Data extract -
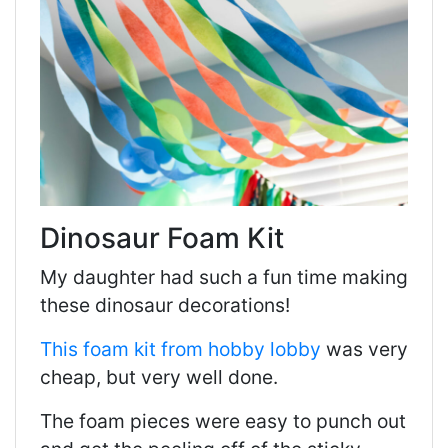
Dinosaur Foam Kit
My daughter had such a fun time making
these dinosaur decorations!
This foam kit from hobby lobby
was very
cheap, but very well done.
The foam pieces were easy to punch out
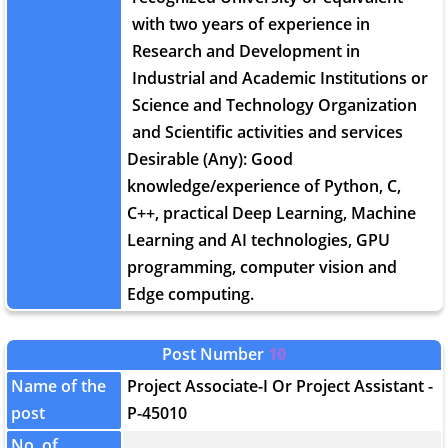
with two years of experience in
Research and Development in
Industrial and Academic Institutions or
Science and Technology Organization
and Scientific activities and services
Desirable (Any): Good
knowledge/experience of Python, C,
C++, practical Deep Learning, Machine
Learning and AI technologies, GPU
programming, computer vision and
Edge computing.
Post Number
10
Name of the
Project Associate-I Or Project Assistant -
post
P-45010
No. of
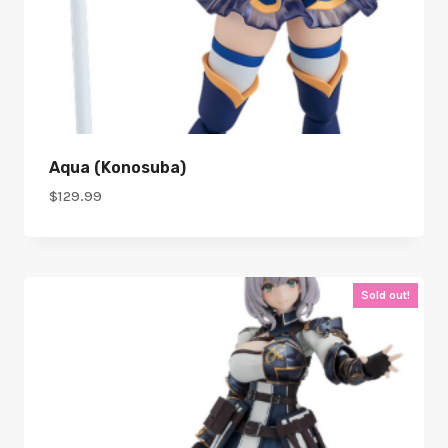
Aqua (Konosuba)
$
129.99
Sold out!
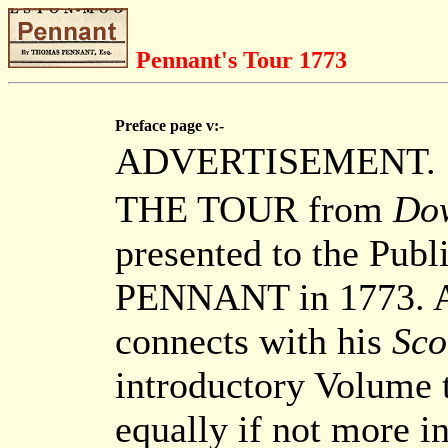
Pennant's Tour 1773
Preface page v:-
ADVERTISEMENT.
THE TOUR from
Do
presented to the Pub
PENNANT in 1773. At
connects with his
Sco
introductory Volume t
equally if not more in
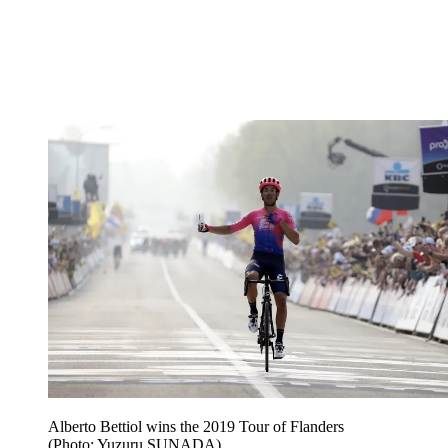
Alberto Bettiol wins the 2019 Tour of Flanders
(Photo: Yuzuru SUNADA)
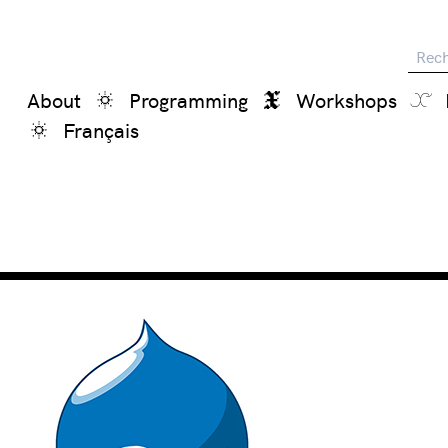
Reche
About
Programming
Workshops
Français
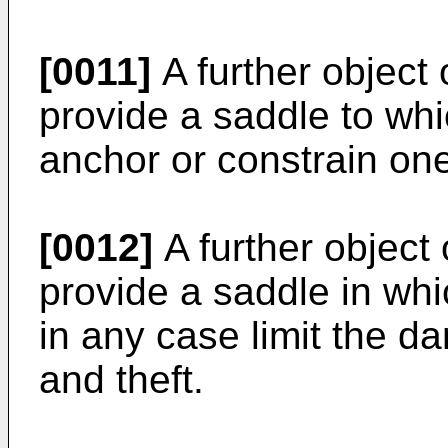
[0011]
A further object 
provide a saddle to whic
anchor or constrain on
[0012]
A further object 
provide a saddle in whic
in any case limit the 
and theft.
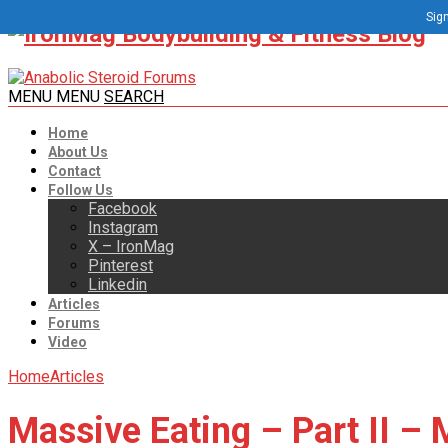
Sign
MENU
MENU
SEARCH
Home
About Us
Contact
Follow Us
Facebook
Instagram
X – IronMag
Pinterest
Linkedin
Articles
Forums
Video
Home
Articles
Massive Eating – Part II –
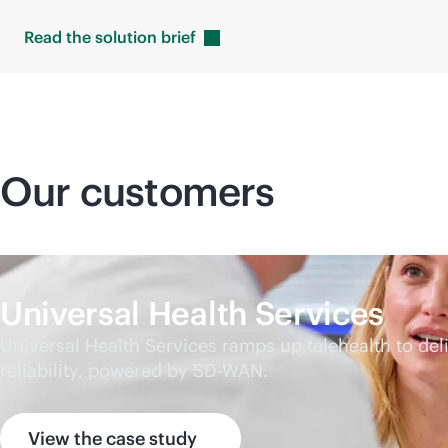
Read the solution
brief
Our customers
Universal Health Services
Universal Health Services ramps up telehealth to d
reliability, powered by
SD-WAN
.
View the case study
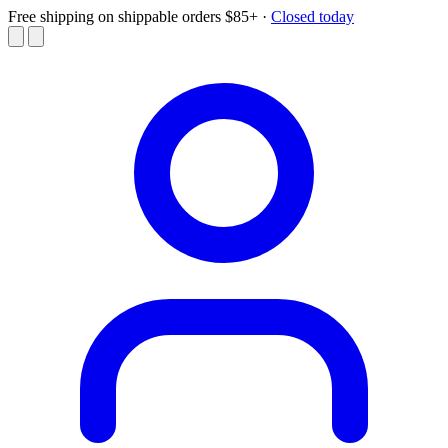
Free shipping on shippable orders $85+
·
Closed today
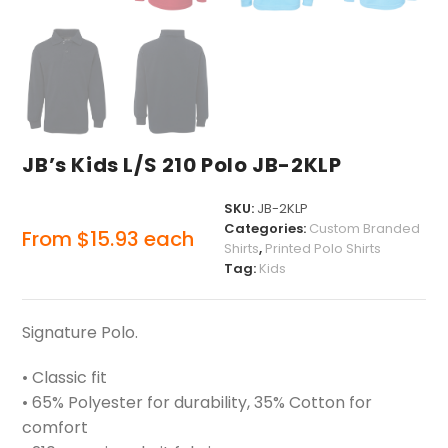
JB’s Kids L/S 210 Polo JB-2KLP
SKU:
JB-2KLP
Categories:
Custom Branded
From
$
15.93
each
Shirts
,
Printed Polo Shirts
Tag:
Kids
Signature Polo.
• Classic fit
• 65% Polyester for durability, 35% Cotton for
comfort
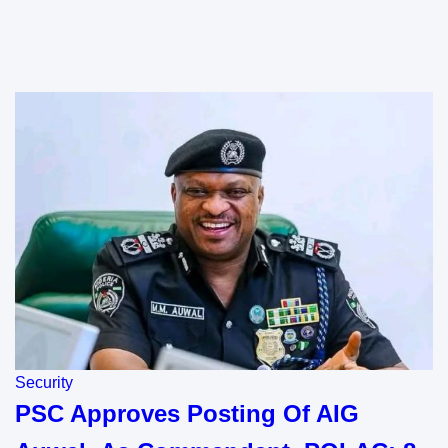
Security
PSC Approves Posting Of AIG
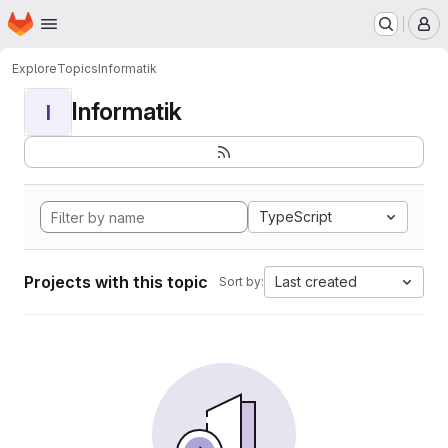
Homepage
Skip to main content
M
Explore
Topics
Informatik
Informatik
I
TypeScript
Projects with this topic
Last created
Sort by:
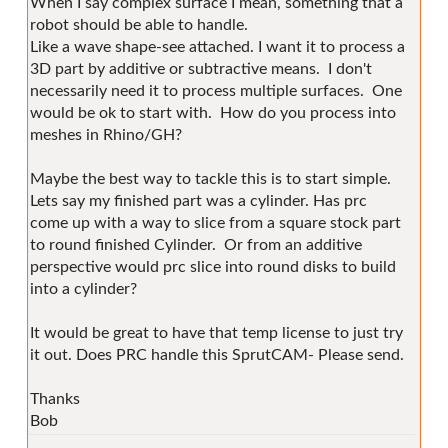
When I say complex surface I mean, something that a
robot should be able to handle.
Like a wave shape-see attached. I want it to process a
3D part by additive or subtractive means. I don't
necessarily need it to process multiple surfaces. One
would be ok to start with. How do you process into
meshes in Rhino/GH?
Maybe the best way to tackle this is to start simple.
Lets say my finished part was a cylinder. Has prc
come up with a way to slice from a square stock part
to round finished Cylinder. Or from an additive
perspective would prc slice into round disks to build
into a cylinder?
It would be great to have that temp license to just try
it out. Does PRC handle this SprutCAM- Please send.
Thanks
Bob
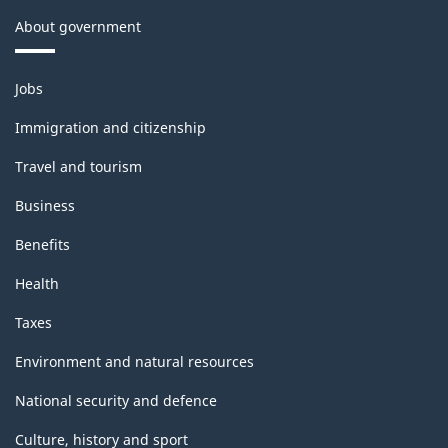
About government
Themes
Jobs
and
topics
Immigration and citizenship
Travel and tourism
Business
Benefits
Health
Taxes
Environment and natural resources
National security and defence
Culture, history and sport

Task instructions - Please reproduce the text of the listing above, substituting "Posts" for every occurrence of "Articles" and changing nothing else. Leave out the pictures.

Finished exercise -
Dinosaur Foam Kit
My daughter had such a fun time making
these dinosaur decorations!
This foam kit from hobby lobby
was very
cheap, but very well done.
The foam pieces were easy to punch out
with two years of experience in
Research and Development in
Industrial and Academic Institutions or
Science and Technology Organization
and Scientific activities and services
Desirable (Any): Good
knowledge/experience of Python, C,
C++, practical Deep Learning, Machine
Learning and AI technologies, GPU
programming, computer vision and
Edge computing.
Post Number
10
Name of the
Project Associate-I Or Project Assistant -
post
P-45010
No. of
Aqua (Konosuba)
$
129.99
Sold out!
Pennant's Tour 1773
Preface page v:-
ADVERTISEMENT.
THE TOUR from
Do
presented to the Pub
PENNANT in 1773. At
connects with his
Sco
introductory Volume t
equally if not more in
Alberto Bettiol wins the 2019 Tour of Flanders
(Photo: Yuzuru SUNADA)
Reche
About
Programming
Workshops
Français
[0011]
A further object 
provide a saddle to whic
anchor or constrain on
[0012]
A further object 
provide a saddle in whic
in any case limit the 
and theft.
Sign
MENU
MENU
SEARCH
Home
About Us
Contact
Follow Us
Facebook
Instagram
X – IronMag
Pinterest
Linkedin
Posts
Forums
Video
Home
Posts
Massive Eating – Part II –
Read the solution
brief
Our customers
Universal Health Services
Universal Health Services ramps up telehealth to d
reliability, powered by
SD-WAN
.
View the case study
Free shipping on shippable orders $85+
·
Closed today
JB’s Kids L/S 210 Polo JB-2KLP
SKU:
JB-2KLP
Categories:
Custom Branded
From
$
15.93
each
Shirts
,
Printed Polo Shirts
Tag:
Kids
Signature Polo.
• Classic fit
• 65% Polyester for durability, 35% Cotton for
comfort
Security
PSC Approves Posting Of AIG
Homepage
Skip to main content
M
Explore
Topics
Informatik
Informatik
I
TypeScript
Projects with this topic
Last created
Sort by:
When I say complex surface I mean, something that a
robot should be able to handle.
Like a wave shape-see attached. I want it to process a
3D part by additive or subtractive means. I don't
necessarily need it to process multiple surfaces. One
would be ok to start with. How do you process into
meshes in Rhino/GH?
Maybe the best way to tackle this is to start simple.
Lets say my finished part was a cylinder. Has prc
come up with a way to slice from a square stock part
to round finished Cylinder. Or from an additive
perspective would prc slice into round disks to build
into a cylinder?
It would be great to have that temp license to just try
it out. Does PRC handle this SprutCAM- Please send.
Thanks
Bob
About government
Themes
Jobs
and
topics
Immigration and citizenship
Travel and tourism
Business
Benefits
Health
Taxes
Environment and natural resources
National security and defence
Culture, history and sport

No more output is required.